SOURCE TEXT Block Start

Recent polling errors
For reasons that remain a subject of great controversy, pollsters underestimated Donald Trump’s support in both 2016 and in 2020. But the two elections should not be conflated. In 2016, national polls actually came reasonably close to reflecting Hillary Clinton’s national popular-vote advantage over Trump (in the final RealClearPolitics polling averages, Clinton led by 3.2 percent; she actually won by 2.1 percent). But far less abundant 2016 state polling missed Trump’s wafer-thin upset wins in Michigan, Pennsylvania, and Wisconsin, largely due to an under-sampling of white non-college-educated voters. The legend of massive 2016 polling error is probably based on how many highly confident forecasts of a Clinton win were published, which is a different animal altogether.
There’s no question, however, that both national and state polling were off in 2020, which is why the narrow Biden win surprised so many people. Two very different explanations for the 2020 polling error have been batted around: One is that the COVID pandemic skewed polling significantly, with Democrats more likely to be self-isolated at home and responding to pollsters; the other is that the supposed anti-Trump bias of 2020 polls simply intensified. The fact that polls in the 2018 and 2022 midterm elections were quite accurate is consistent with either interpretation.
So we really don’t know if polling error is a given in 2024, or which candidate will do better than expected. A FiveThirtyEight analysis of polling error since 1998 shows a very small overestimation of the Democratic vote across 12 election cycles. It might be prudent, then, to expect that Trump might exceed his polling numbers by a bit, but not necessarily by a lot.
Fundamentals in election forecasts
A lot of election forecasts (or model-based projections) incorporate, to varying degrees, what are known as “fundamentals,” i.e., objective factors that are highly correlated historically with particular outcomes. There are models circulating in political-science circles that project presidential-election results based mostly or even entirely on macroeconomic indicators like GDP or unemployment rates. Others take into account presidential approval ratings, the positive or negative implications of incumbency, or historical patterns.

SOURCE TEXT Block End

» **ACTION ITEM A**: In the text on polling errors and election forecasts, transcribe the part that opens with the words containing "Fundamentals in election" and closes with "or historical patterns.".
» **ACTION ITEM B**: Based on the text on polling errors and election forecasts, mark each statement yes or no, and back each verdict with the deciding words from the text, quoted exactly. (i) In the final RealClearPolitics polling averages of 2016, Clinton led by 3.2 percent. (ii) Polls in the 2018 and 2022 midterm elections were quite inaccurate. (iii) The FiveThirtyEight analysis of polling error since 1998 covers 12 election cycles.
» **ACTION ITEM C**: Carry the text on polling errors and election forecasts forward from its last sentence, keeping its subject and plain tone.

DATA SEGMENT Block Start

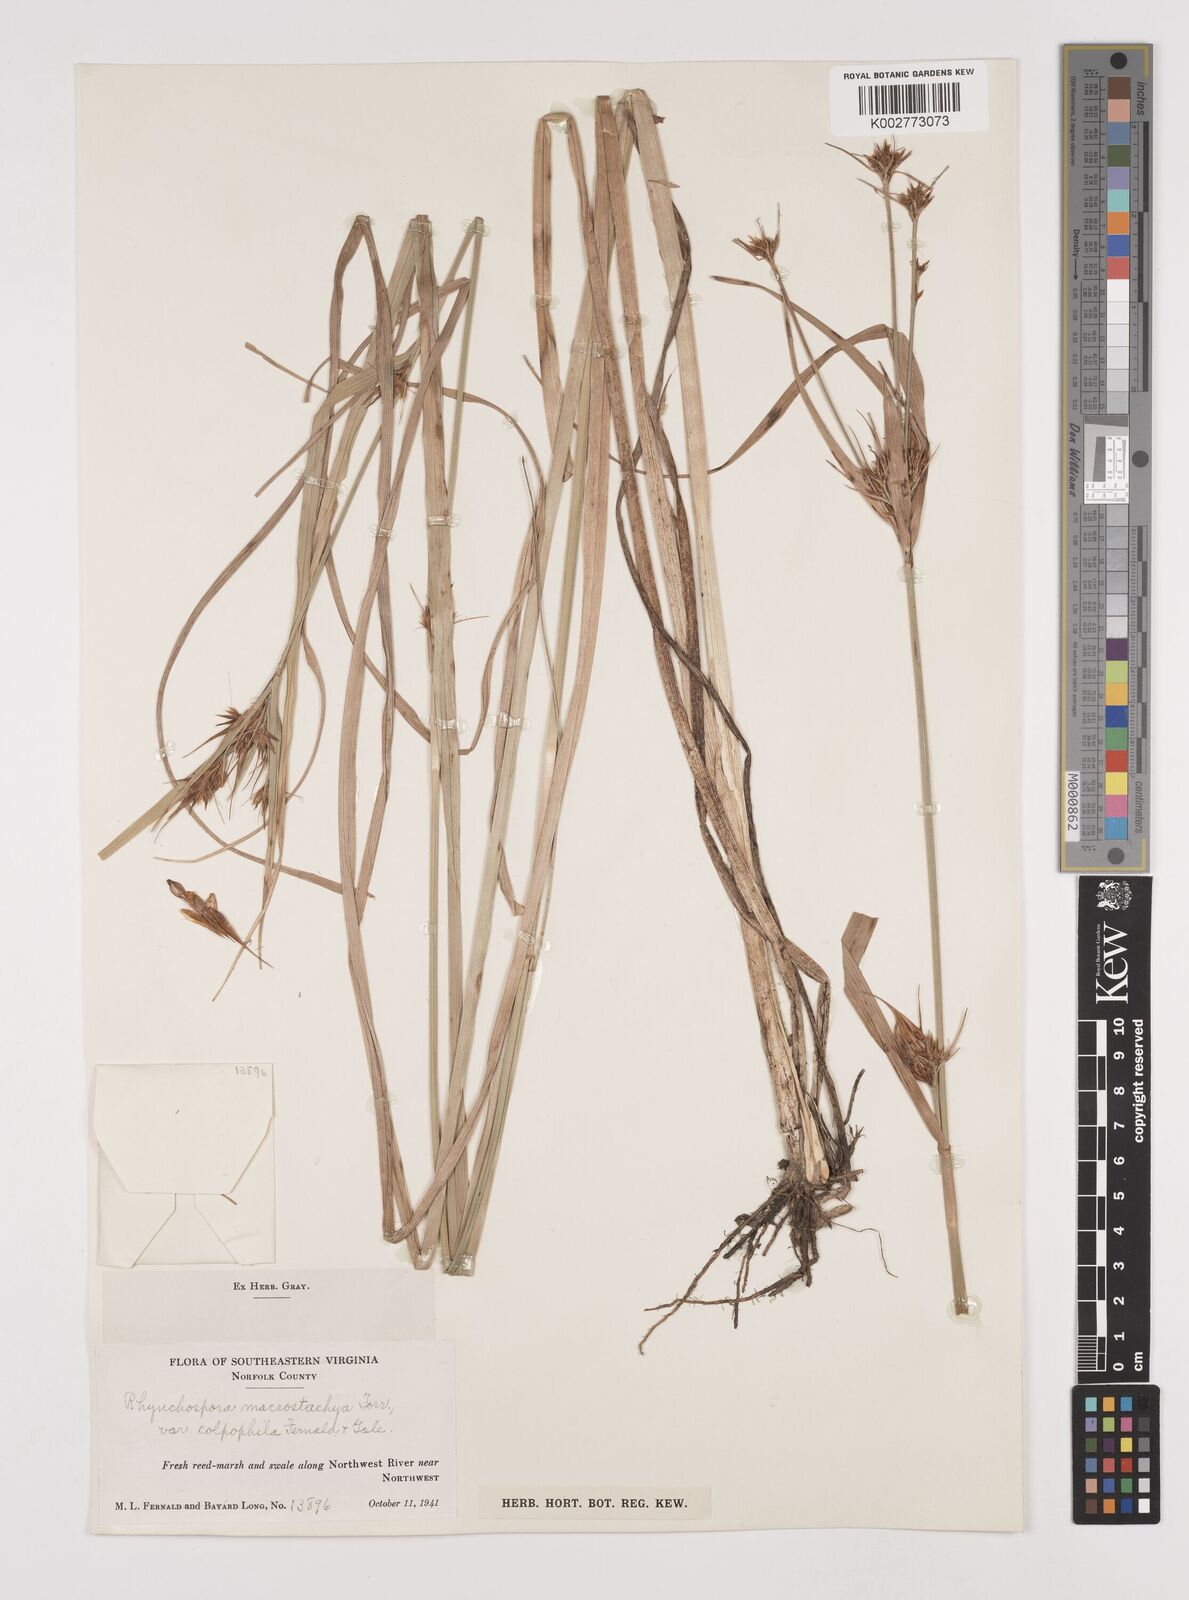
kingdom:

DATA SEGMENT Block End

» **FINAL ANSWER A**:
Fundamentals in election forecasts
A lot of election forecasts (or model-based projections) incorporate, to varying degrees, what are known as “fundamentals,” i.e., objective factors that are highly correlated historically with particular outcomes. There are models circulating in political-science circles that project presidential-election results based mostly or even entirely on macroeconomic indicators like GDP or unemployment rates. Others take into account presidential approval ratings, the positive or negative implications of incumbency, or historical patterns.

» **FINAL ANSWER B**:
(i) Yes: "in the final RealClearPolitics polling averages, Clinton led by 3.2 percent"
(ii) No: "polls in the 2018 and 2022 midterm elections were quite accurate"
(iii) Yes: "A FiveThirtyEight analysis of polling error since 1998 shows a very small overestimation of the Democratic vote across 12 election cycles"

» **FINAL ANSWER C**:
While forecasts vary in how to combine “fundamentals” with polling data, most include them to some extent, and for the most part in 2024 these factors have favored Trump. Obviously the substitution of Harris for Biden has called into question some of these dynamics — particularly those based on Biden’s status as an unpopular incumbent at a time of great unhappiness with the economy — but they still affect perceptions of how late-deciding voters will “break” in November.
The high chances of a chaotic overtime
A final source of wracked Democratic nerves is the very real possibility — even a likelihood — that if defeated, Trump will again reject and seek to overturn the results. Indeed, some MAGA folk seem determined to interfere with vote-counting on and beyond Election Night in a manner that may make it difficult to know who won in the first place. Having a plan B that extends into an election overtime is a unique advantage for Trump; for all his endless talk about Democrats “rigging” and “stealing” elections, you don’t hear Harris or her supporters talking about refusing to acknowledge state-certified results (or indeed, large batches of ballots) as illegitimate. It’s yet another reason Democrats won’t be satisfied with anything other than a very big Harris lead in national and battleground-state polls as November 5 grows nigh.